[Records from a dataset]
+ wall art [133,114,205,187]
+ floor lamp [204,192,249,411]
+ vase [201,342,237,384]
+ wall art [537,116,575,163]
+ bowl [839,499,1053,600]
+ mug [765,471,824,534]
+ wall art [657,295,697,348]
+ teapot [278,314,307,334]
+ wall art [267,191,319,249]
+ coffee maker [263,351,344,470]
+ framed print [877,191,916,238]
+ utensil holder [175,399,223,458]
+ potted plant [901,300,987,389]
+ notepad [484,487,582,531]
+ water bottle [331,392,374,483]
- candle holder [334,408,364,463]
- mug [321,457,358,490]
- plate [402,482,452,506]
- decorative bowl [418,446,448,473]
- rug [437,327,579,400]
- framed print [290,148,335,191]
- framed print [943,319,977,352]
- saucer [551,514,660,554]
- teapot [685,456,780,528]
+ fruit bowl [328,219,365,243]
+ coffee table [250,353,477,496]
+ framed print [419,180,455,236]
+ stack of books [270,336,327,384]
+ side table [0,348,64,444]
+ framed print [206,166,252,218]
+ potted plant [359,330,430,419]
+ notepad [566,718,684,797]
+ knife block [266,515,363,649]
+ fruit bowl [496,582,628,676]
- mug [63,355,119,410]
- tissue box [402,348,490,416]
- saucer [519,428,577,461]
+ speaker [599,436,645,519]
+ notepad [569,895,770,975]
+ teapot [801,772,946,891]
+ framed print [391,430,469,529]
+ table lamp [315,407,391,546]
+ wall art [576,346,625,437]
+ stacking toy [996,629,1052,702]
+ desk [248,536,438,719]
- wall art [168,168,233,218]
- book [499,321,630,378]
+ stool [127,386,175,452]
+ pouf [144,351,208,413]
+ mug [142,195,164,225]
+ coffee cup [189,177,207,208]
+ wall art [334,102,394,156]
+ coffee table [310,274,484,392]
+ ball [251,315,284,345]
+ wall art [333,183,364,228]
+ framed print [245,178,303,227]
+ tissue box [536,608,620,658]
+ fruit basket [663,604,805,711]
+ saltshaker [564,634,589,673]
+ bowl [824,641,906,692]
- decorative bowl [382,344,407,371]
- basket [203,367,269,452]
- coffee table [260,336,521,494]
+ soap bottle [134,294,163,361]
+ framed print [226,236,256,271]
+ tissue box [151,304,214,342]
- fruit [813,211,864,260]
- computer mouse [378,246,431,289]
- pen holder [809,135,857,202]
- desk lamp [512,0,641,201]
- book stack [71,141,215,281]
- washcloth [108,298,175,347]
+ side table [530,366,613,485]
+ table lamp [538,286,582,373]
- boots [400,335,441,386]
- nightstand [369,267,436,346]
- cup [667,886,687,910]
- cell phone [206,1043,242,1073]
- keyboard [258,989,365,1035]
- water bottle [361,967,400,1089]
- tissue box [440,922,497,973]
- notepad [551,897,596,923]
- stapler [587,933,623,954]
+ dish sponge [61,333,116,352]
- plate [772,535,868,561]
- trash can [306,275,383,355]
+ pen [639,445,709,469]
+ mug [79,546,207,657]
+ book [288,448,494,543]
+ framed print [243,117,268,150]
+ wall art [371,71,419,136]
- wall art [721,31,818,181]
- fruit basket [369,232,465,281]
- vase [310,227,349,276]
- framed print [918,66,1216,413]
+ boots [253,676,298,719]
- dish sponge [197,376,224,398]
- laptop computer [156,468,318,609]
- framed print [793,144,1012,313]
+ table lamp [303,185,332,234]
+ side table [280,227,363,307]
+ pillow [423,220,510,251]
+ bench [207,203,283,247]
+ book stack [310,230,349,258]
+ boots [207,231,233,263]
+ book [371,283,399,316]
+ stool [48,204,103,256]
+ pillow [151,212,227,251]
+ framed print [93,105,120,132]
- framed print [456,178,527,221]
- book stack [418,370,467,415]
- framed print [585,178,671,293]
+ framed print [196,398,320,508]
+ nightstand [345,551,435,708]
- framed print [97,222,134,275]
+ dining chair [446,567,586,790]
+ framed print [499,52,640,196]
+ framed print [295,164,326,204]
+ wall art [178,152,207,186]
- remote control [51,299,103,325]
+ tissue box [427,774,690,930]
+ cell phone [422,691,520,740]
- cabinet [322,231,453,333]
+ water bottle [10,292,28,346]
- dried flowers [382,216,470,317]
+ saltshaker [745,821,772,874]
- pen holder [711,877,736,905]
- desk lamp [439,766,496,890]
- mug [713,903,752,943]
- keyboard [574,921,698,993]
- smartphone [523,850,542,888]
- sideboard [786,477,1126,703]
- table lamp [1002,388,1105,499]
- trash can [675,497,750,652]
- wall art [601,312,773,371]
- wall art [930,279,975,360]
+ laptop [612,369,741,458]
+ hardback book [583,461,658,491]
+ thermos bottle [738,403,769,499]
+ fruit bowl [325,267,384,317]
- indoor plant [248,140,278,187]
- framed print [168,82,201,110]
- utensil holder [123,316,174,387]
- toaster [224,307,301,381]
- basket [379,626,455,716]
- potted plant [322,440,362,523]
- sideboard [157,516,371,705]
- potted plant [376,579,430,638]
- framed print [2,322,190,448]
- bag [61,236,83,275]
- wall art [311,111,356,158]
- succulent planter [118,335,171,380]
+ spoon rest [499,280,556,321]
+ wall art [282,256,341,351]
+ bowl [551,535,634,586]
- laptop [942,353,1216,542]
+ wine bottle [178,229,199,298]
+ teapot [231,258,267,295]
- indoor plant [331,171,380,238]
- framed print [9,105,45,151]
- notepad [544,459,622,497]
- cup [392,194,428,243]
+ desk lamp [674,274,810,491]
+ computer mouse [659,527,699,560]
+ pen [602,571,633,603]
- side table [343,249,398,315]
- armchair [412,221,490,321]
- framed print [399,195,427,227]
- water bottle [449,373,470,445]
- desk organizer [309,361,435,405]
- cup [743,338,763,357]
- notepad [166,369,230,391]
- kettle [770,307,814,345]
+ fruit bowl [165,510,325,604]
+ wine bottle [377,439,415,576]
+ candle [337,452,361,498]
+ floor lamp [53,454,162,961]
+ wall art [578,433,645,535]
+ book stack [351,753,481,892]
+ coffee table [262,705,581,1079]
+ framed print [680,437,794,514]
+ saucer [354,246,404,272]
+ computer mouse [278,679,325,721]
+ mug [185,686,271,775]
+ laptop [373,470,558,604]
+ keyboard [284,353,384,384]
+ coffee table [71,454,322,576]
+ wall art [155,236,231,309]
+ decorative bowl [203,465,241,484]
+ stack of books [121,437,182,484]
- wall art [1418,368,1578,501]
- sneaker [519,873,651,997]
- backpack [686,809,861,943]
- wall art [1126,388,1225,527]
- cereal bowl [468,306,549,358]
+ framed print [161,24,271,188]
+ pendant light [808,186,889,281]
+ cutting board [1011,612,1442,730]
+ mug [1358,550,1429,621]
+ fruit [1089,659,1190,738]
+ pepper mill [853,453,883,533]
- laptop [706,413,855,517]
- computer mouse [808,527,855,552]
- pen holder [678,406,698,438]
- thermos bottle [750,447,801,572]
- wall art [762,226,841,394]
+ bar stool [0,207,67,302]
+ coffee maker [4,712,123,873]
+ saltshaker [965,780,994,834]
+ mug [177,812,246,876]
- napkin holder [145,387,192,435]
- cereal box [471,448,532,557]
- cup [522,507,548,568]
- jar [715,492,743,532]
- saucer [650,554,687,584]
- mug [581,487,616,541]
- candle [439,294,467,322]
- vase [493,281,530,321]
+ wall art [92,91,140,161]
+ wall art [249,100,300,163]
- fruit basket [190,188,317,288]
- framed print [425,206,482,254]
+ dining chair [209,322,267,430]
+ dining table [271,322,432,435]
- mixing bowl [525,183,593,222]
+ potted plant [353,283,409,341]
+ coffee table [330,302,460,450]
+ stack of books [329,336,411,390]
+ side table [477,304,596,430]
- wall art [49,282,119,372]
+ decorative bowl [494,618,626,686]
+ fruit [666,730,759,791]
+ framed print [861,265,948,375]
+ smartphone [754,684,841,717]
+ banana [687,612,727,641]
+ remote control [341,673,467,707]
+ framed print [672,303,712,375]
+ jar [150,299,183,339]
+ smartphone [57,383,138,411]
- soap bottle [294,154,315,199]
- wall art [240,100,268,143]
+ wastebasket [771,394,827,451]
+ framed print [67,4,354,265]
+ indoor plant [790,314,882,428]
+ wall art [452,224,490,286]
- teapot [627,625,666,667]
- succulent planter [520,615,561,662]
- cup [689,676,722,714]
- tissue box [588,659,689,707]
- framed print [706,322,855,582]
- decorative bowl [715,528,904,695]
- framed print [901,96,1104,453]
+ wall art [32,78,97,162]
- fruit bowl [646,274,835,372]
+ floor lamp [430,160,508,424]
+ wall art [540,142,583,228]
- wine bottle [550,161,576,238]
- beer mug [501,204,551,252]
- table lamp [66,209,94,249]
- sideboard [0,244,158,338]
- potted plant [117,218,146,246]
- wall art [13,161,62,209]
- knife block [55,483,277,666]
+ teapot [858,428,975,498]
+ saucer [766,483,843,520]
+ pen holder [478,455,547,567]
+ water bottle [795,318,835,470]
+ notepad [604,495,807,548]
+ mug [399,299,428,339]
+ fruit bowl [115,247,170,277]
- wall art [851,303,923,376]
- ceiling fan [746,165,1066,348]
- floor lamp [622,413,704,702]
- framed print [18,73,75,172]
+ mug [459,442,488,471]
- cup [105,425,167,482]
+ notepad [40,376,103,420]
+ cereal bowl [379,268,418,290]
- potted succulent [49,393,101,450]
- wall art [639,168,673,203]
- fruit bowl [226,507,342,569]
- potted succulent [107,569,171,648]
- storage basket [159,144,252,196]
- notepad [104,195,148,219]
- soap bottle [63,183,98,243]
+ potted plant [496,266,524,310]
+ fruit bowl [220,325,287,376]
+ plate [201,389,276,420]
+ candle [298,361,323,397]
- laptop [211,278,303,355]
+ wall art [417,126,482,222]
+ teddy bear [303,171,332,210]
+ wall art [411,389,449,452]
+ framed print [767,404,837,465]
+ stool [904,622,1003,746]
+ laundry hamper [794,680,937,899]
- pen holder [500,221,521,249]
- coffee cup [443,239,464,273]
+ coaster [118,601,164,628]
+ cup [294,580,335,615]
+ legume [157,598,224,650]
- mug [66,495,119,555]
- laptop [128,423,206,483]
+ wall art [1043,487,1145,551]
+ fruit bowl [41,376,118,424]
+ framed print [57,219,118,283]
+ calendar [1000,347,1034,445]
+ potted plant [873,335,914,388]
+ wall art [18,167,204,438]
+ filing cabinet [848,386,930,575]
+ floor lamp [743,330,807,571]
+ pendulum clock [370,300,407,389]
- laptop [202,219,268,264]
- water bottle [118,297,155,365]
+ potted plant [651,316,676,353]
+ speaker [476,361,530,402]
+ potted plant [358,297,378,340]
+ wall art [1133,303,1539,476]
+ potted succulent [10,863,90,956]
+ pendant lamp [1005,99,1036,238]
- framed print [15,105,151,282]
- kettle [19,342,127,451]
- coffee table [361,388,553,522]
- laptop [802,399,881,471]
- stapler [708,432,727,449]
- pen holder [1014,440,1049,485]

Your assignment: The lines above that include "candle" should each be listed.

Solution:
- candle holder [334,408,364,463]
+ candle [337,452,361,498]
- candle [439,294,467,322]
+ candle [298,361,323,397]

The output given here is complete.